Die Unbekannten unter den Andersdenkenden wurden von der Securitate fertig gemacht und waren verschwunden, noch bevor die Welt von ihrer Opposition erfuhr.
(Auf der vorletzten Buchmesse fiel mir am rumänischen Stand eine Insider-Veröffentlichung zur Geschichte von Europa Libera auf. Als ich an der Symphonie schrieb, konnte ich nicht alle Details genau recherchieren - z.B. die nach meiner Information "tödliche " Messer-Attacke auf Emil Georgescu von "Actualitatea Romaneasca" - er soll erst später verstorben sein.
Meine Interviews zur SLOMR bzw. zur antikommunistischen Opposition in Rumänien führte ich seinerzeit (November 1979) mit Max Banus. Noel Bernard, der mich empfangen hatte, starb bald darauf "rätselhaft" an Krebs.(Nicht anders als der erwähnte Vlad Georgescu, der die Pacepa-Passagen senden wollte. Monica Lovinescu wurde auf der Straße von Securitate-Schläger-Trupps verprügelt.Ich erhielt 1981 telefonische Drohungen. Paul Goma erhielt Briefbomben und wurde in der Metro von Montreal von Securitate-Agenten bedroht. ( Er, der prominenteste rumänische Dissident im Exil, galt als RFE-Mitarbeiter.
Nach meiner Kenntnis können alte Interviews von RFE in der amerikanischen "Library of Congress" aufgefunden werden. Ob die "gelöschten" auch dabei sind,ist mir unbekannt.
Carl Gibson.
getkiss
schrieb am 05.02.2009, 15:55 Uhr
Don Carlos schrieb: Ja, getkiss,
in Sackelhausen, Billed oder Temeschburg (Temeswar) RFE Radio Europa Libera zu hören, war in den Jahren 1977-1979 "keine Heldentat", vielmehr eine Art Volkssport.
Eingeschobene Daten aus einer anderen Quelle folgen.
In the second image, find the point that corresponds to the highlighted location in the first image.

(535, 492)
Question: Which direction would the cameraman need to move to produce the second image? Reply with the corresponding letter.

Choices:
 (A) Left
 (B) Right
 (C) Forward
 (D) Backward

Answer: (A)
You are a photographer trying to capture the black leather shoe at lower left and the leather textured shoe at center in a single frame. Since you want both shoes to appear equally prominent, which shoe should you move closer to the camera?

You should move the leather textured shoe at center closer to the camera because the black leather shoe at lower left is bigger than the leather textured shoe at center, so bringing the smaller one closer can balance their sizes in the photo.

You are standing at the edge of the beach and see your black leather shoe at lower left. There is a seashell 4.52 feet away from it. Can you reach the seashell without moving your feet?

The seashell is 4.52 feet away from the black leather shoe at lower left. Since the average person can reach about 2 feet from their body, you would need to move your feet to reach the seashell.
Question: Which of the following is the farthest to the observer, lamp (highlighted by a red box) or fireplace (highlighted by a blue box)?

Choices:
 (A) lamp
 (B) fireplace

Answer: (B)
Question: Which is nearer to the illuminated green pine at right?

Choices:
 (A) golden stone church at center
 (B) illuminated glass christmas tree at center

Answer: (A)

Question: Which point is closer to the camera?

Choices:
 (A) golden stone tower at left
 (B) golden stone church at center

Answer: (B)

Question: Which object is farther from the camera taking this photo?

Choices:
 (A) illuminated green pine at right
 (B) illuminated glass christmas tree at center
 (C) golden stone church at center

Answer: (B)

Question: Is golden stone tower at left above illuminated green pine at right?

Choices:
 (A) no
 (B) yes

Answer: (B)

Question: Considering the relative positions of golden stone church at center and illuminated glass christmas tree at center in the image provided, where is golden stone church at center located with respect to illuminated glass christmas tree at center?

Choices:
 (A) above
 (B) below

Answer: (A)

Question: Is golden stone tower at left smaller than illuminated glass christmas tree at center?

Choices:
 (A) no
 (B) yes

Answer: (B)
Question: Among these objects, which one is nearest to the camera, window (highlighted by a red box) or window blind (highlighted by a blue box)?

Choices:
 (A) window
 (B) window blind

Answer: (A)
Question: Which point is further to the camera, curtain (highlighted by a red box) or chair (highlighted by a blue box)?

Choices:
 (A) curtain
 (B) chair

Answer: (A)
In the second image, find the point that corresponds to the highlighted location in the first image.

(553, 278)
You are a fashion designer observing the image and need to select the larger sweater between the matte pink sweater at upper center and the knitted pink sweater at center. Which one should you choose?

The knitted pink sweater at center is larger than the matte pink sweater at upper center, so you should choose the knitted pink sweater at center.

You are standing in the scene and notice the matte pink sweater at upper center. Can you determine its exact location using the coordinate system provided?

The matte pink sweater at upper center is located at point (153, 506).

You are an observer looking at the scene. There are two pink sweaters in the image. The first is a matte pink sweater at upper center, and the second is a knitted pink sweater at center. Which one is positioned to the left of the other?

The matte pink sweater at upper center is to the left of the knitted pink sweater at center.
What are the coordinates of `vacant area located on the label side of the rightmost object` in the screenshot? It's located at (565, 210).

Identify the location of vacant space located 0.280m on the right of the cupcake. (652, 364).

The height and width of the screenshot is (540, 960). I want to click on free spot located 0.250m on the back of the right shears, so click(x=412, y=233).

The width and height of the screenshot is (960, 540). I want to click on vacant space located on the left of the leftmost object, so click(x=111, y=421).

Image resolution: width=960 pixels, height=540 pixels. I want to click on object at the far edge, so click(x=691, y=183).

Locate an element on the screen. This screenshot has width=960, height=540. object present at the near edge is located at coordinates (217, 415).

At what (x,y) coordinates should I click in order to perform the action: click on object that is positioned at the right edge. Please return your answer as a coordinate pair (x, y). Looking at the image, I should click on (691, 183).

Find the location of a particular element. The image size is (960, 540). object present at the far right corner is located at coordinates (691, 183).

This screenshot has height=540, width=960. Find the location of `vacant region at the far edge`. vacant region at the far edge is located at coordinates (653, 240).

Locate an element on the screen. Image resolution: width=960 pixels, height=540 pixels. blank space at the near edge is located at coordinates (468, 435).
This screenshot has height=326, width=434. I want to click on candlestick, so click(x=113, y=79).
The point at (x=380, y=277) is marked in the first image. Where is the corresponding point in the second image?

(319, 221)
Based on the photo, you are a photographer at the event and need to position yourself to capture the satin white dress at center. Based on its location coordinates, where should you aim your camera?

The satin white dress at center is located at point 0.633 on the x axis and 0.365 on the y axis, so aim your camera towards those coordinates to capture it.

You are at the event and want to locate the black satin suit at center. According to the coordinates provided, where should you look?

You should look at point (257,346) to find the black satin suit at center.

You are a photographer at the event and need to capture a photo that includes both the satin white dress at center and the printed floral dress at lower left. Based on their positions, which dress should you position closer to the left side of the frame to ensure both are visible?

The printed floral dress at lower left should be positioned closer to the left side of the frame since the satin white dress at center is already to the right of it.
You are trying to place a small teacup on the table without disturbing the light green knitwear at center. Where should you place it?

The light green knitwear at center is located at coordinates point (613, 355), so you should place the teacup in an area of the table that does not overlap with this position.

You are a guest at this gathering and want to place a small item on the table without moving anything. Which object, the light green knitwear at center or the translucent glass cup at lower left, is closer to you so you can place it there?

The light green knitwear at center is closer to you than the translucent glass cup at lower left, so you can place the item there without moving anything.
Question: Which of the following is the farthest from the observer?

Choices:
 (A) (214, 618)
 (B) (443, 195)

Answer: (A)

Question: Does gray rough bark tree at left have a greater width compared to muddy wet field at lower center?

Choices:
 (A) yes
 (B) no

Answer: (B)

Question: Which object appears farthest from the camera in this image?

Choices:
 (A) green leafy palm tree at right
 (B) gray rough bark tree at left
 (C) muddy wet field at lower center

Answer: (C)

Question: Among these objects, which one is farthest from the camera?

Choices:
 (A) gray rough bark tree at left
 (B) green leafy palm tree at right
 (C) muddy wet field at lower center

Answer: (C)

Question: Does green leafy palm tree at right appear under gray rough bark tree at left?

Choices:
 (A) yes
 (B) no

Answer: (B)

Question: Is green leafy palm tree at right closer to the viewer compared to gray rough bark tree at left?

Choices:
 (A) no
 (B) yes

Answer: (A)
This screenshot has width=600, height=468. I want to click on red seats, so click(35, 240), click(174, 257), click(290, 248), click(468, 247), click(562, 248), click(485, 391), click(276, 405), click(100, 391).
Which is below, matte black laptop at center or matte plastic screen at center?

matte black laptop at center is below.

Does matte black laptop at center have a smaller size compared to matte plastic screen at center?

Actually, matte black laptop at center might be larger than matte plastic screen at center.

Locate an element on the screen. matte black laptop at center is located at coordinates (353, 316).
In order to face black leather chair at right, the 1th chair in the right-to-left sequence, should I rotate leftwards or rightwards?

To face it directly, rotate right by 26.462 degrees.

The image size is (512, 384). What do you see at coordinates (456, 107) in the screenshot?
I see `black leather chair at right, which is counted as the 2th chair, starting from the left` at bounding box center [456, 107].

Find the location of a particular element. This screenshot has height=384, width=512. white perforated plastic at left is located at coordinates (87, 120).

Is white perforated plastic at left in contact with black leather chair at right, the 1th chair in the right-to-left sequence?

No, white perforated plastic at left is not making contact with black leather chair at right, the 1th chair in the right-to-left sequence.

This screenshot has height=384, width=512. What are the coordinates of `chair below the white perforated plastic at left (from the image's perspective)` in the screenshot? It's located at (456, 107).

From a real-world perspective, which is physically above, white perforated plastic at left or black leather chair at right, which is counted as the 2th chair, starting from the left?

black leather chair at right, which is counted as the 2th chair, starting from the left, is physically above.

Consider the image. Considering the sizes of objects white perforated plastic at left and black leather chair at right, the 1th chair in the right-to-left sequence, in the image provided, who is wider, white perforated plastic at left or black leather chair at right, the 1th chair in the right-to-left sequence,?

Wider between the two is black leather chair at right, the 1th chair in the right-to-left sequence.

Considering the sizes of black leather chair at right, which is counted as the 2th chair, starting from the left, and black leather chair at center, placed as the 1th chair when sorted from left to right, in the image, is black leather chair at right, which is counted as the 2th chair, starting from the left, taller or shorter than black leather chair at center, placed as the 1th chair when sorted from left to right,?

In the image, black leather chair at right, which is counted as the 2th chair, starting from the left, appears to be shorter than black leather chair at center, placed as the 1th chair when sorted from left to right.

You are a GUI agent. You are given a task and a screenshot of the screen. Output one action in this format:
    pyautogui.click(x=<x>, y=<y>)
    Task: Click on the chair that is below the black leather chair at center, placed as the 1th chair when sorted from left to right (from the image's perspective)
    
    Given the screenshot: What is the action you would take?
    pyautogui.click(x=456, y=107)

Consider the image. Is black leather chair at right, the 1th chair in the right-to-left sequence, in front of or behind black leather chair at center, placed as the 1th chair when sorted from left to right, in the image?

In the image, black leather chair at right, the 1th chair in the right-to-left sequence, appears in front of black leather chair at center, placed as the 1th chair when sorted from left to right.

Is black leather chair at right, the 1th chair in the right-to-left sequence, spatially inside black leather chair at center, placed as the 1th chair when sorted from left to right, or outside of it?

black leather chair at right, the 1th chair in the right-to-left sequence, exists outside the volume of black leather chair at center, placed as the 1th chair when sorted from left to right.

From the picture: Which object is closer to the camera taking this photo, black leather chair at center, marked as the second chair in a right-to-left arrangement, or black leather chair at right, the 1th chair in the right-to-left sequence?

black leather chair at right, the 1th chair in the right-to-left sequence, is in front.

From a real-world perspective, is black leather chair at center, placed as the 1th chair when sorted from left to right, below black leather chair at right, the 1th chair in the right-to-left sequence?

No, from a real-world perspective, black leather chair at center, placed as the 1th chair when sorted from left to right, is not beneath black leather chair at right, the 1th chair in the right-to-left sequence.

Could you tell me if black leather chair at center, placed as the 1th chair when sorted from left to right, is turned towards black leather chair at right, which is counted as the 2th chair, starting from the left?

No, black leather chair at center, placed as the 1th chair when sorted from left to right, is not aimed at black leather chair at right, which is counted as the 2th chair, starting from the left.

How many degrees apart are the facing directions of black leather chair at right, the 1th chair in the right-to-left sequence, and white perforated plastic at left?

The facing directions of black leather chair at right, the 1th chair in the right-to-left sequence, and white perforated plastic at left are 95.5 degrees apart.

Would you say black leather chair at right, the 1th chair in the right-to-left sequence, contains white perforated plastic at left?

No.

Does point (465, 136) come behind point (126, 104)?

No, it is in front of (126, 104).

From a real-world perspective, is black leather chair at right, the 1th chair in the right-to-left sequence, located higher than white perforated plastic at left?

...Wagen mit "Peilsender" gab es nur in der Stadt.
...


Kleine Korrektur. Zwischen 1970-1986 lebte ich in Kronstadt, ab 1972 in einem Wohnblock im Bahnhofsviertel.
Ob es da Peilsender gab, keine Ahnung....
Im übrigen, Dank für die namentliche Erinnerung an die politische Komentatoren...
Don Carlos
schrieb am 05.02.2009, 16:27 Uhr
Im letzten Sommer protestierte ich bei RFE Direktor Jeff Gedmin ( den Deutschen als strammer Konservativer aus dem Lager "Bush" in Berlin bekannt) gegen die Schließung des Senders Europa Libera für Rumänien mit dem Hinweis auf die RKP und Securiate - Nachfolger im Rumänischen Parlament ( nach Präsident Basescu sind es etwa 120 an der Zahl!), natürlich ohne den politischen Beschluus aus Washington ( nach dem EU-Beitritt Rumäniens) abändern zu können.

Wer - aus nostalgischen Gründen - das "aici Europa Libera" noch einmal in rumänischer Sprache hören will, der kann es über den RFE-Sender für die "Republik Moldova" tun, der fortbesteht und die "Rumänen" dort mit aktuellen Informationen versorgt, die sich auch heute von "Radio Moskau" und der offiziellen imperialen Politik des Kreml unter Putin/Medwedjew unterscheidet. Carl Gibson.